--- DATA BELOW Enclosed Below ---
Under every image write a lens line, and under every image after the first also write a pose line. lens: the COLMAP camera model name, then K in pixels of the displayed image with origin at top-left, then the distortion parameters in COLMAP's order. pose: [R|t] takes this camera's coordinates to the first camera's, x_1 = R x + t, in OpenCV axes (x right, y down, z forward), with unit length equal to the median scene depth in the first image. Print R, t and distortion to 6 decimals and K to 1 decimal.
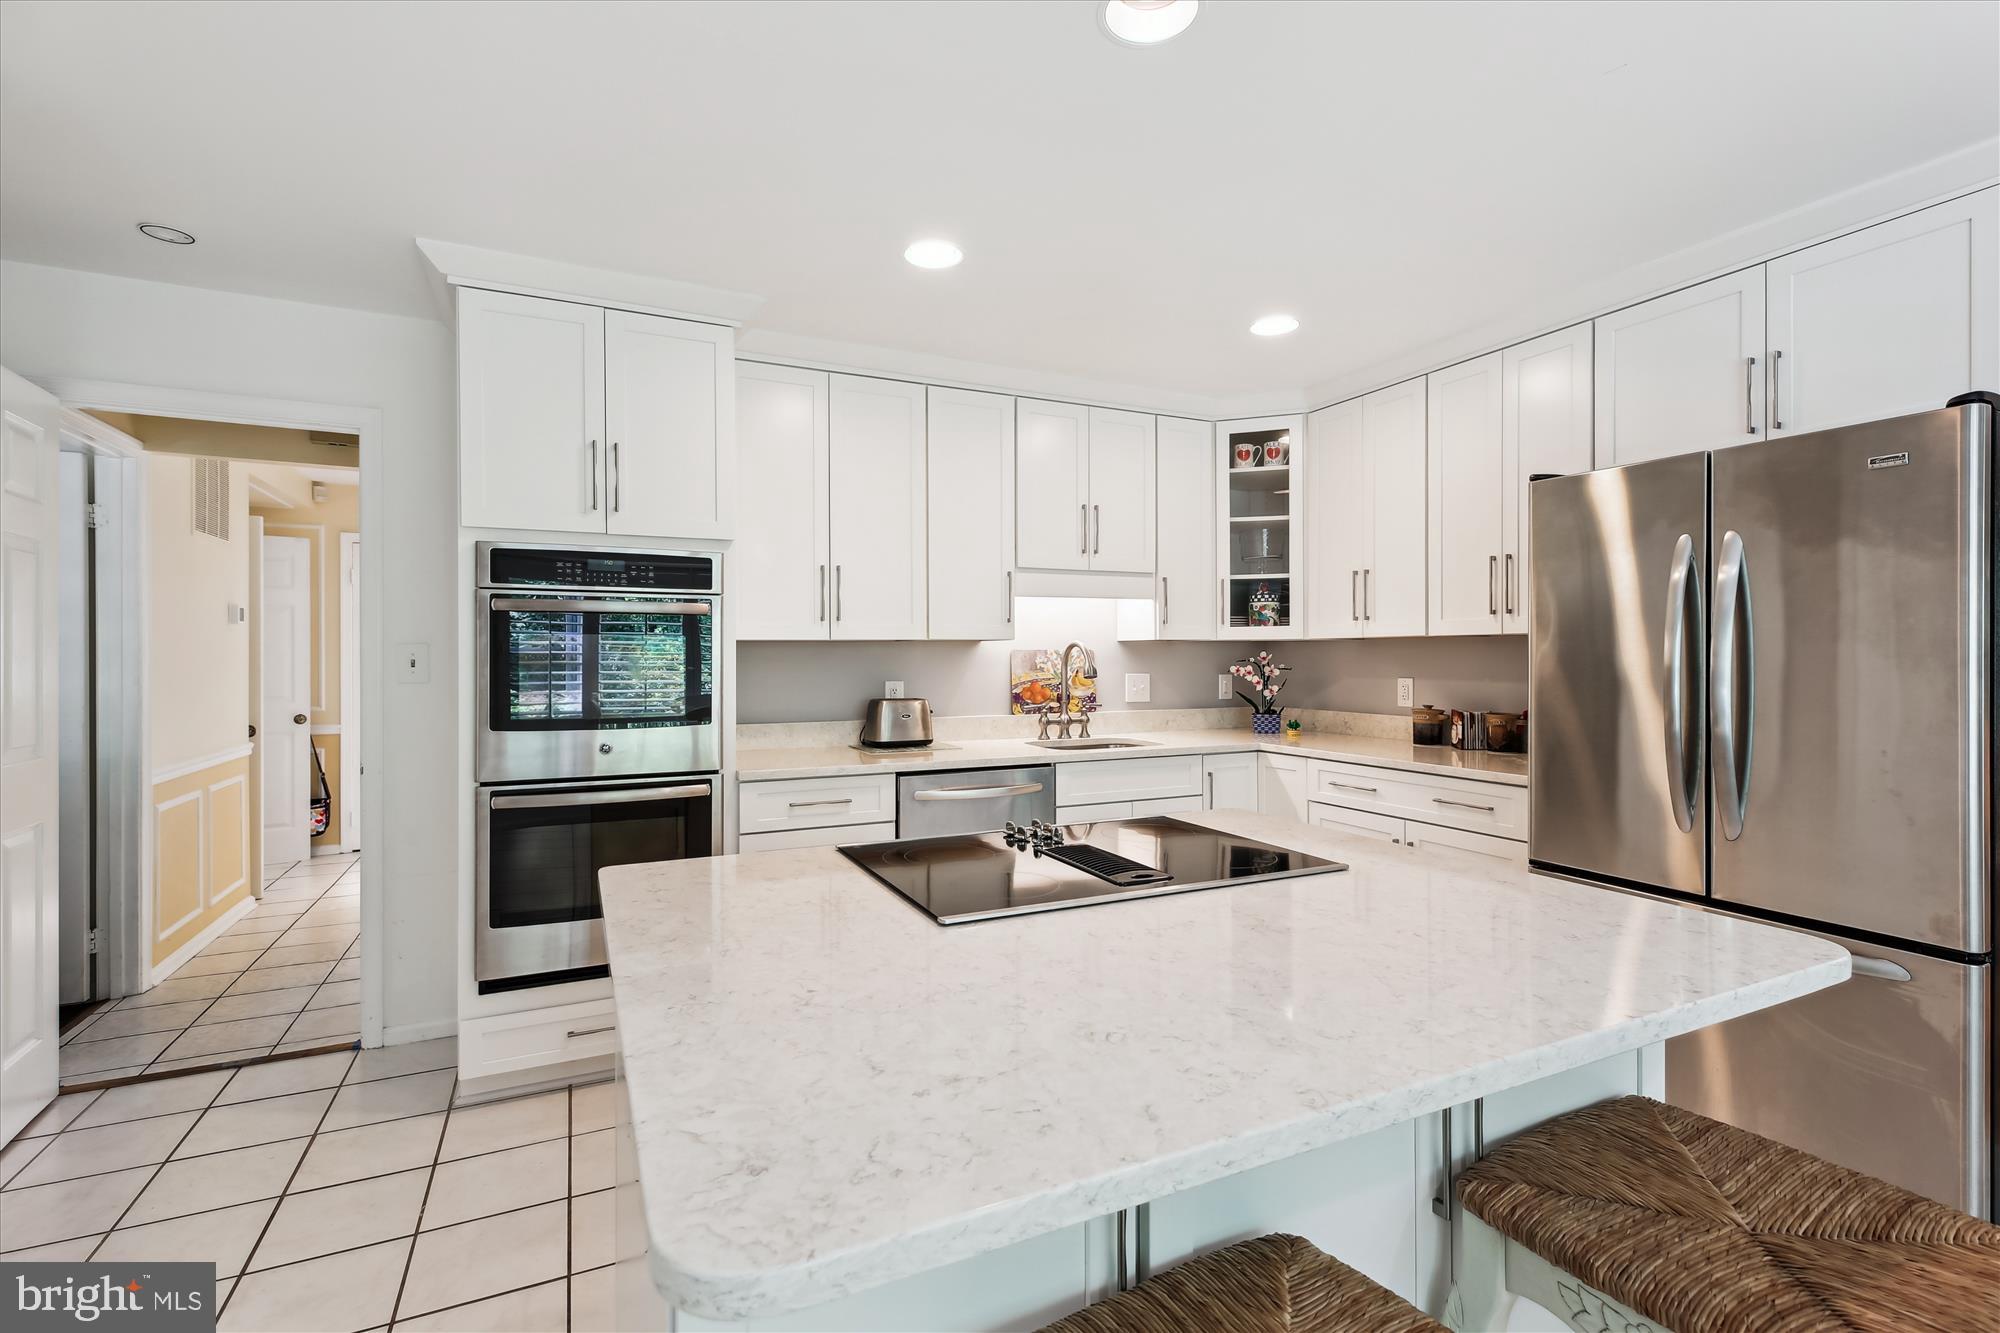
lens RADIAL K [[910.7, 0, 1005.4], [0, 910.7, 653.7], [0, 0, 1]] dist [0.006730, 0.001196]
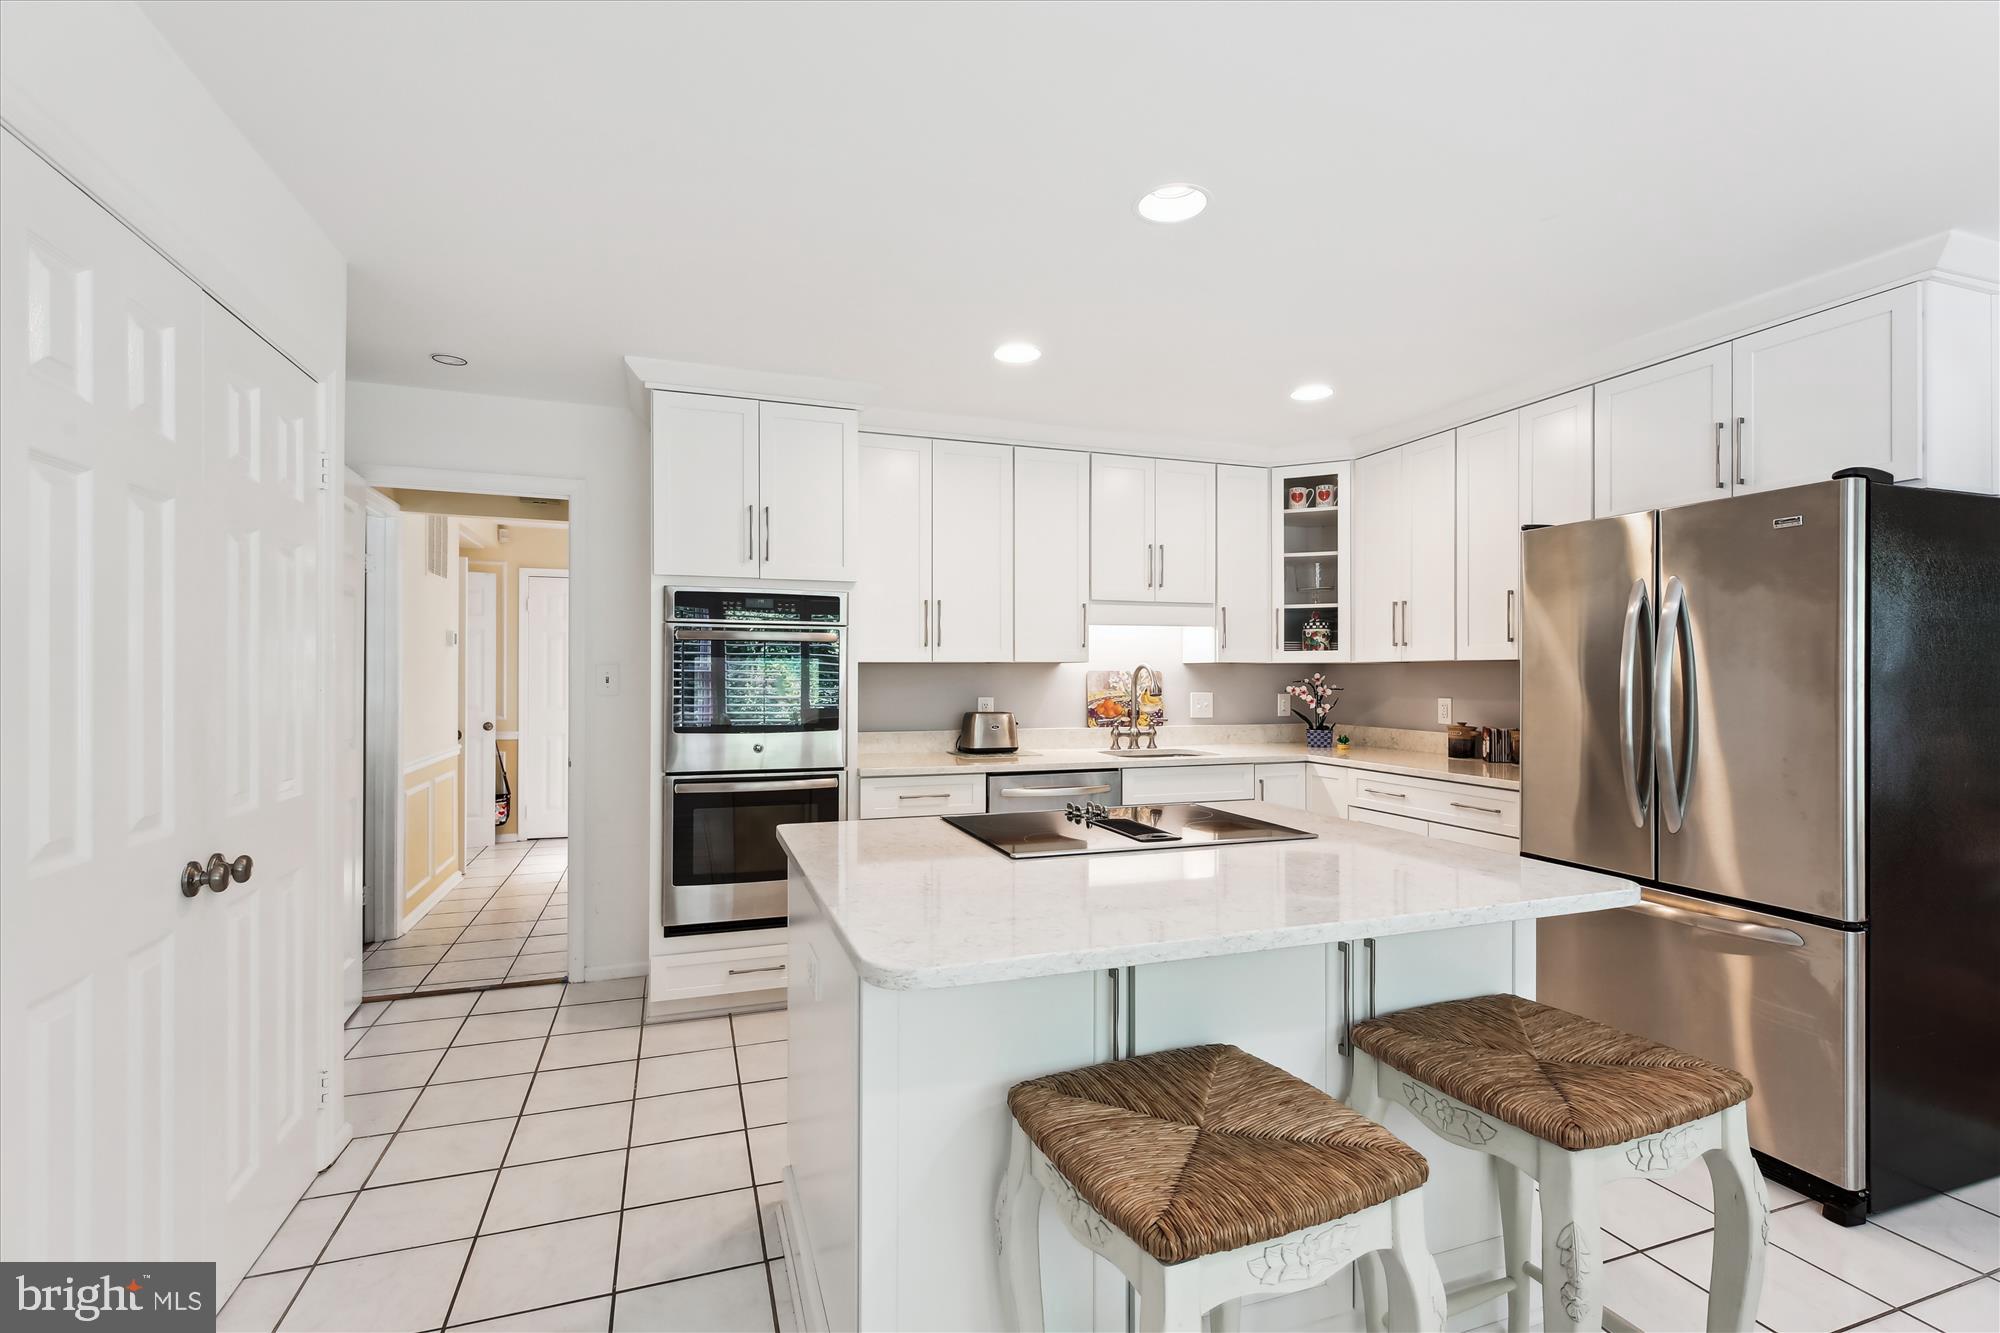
lens RADIAL K [[910.7, 0, 997.6], [0, 910.7, 671.4], [0, 0, 1]] dist [0.006730, 0.001196]
pose [[0.993812, 0.004534, -0.110985, 0.028867], [-0.004644, 0.999989, -0.000732, -0.002915], [0.110981, 0.001243, 0.993822, -0.201917]]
--- End of Enclosed DATA BELOW ---
_WHAT IS BEING ASKED:_
Quote the data above in full, leaving out the pictures it holds.

_RESULT FOR THIS EXERCISE:_
Under every image write a lens line, and under every image after the first also write a pose line. lens: the COLMAP camera model name, then K in pixels of the displayed image with origin at top-left, then the distortion parameters in COLMAP's order. pose: [R|t] takes this camera's coordinates to the first camera's, x_1 = R x + t, in OpenCV axes (x right, y down, z forward), with unit length equal to the median scene depth in the first image. Print R, t and distortion to 6 decimals and K to 1 decimal.
lens RADIAL K [[910.7, 0, 1005.4], [0, 910.7, 653.7], [0, 0, 1]] dist [0.006730, 0.001196]
lens RADIAL K [[910.7, 0, 997.6], [0, 910.7, 671.4], [0, 0, 1]] dist [0.006730, 0.001196]
pose [[0.993812, 0.004534, -0.110985, 0.028867], [-0.004644, 0.999989, -0.000732, -0.002915], [0.110981, 0.001243, 0.993822, -0.201917]]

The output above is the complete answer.